It argues that we’ve become inured to the outrageous and accommodative of the absurd.  It points to a deep vein of anti-intellectualism in this country, questioning the veracity of climate change, championing the “right” to open carry weapons, and leading to the worship of false idols: 24 x 7 streaming entertainment.  We’ve become a nation needing immediate gratification, no matter what the societal consequences of borrowing against the future or becoming somnambulists in front of liquid crystal display screens.

Who could have imagined the rise of Donald Trump to the presidency of the United States?  As his candidacy ramped up, so did my commentary, all encapsulated in “Waiting.”

The book documents the election of such an unsuitable candidate, who has proved to be worse than feared, a “crazy maker” a gas-lighter of reality, a believer in his own mendacity.  These issues populate the entries.  As Eric Hoffer said in his classic The True Believer (1951), “We lie the loudest when we lie to ourselves.”  During the period I sought out other expert journalists, psychologists, bloggers, economists, and even novelists in an attempt to understand.

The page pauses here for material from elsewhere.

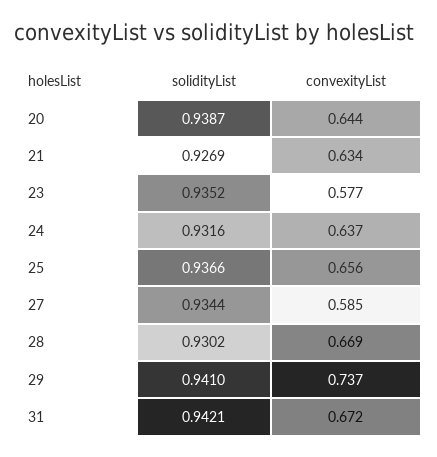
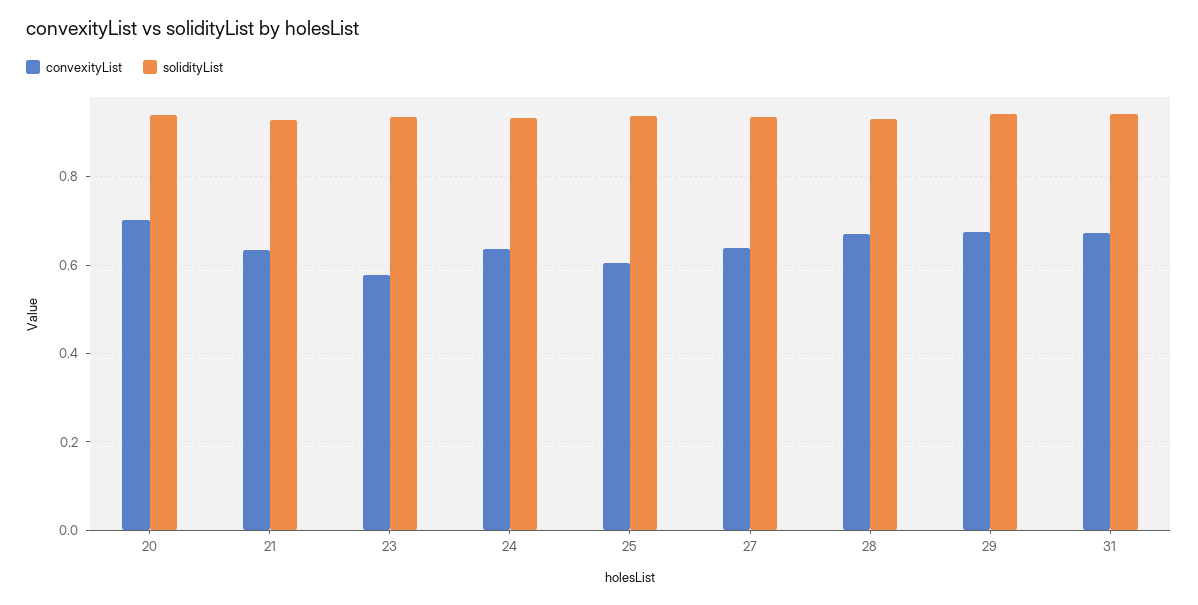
convexityList, 20: 0.644 -> 0.7
convexityList, 25: 0.656 -> 0.6
convexityList, 27: 0.585 -> 0.64
convexityList, 29: 0.737 -> 0.68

The publicity release at the end of this entry explains the title and more about the rationale.  It is not simply a collection of entries from the blog.  There is a narrative tying things together and the entries themselves have been edited to minimize redundancies and present them better in print. 

As an ex-publisher it’s also been a labor of love, to write a book, even participate in its design, bringing me back to my start in publishing in 1964 as a production assistant.  So much has changed since then in the industry.  For me, the publication was as much about the journey. I think of it as an act of professional closure as well as a cry for the kind of democracy our forefathers envisioned.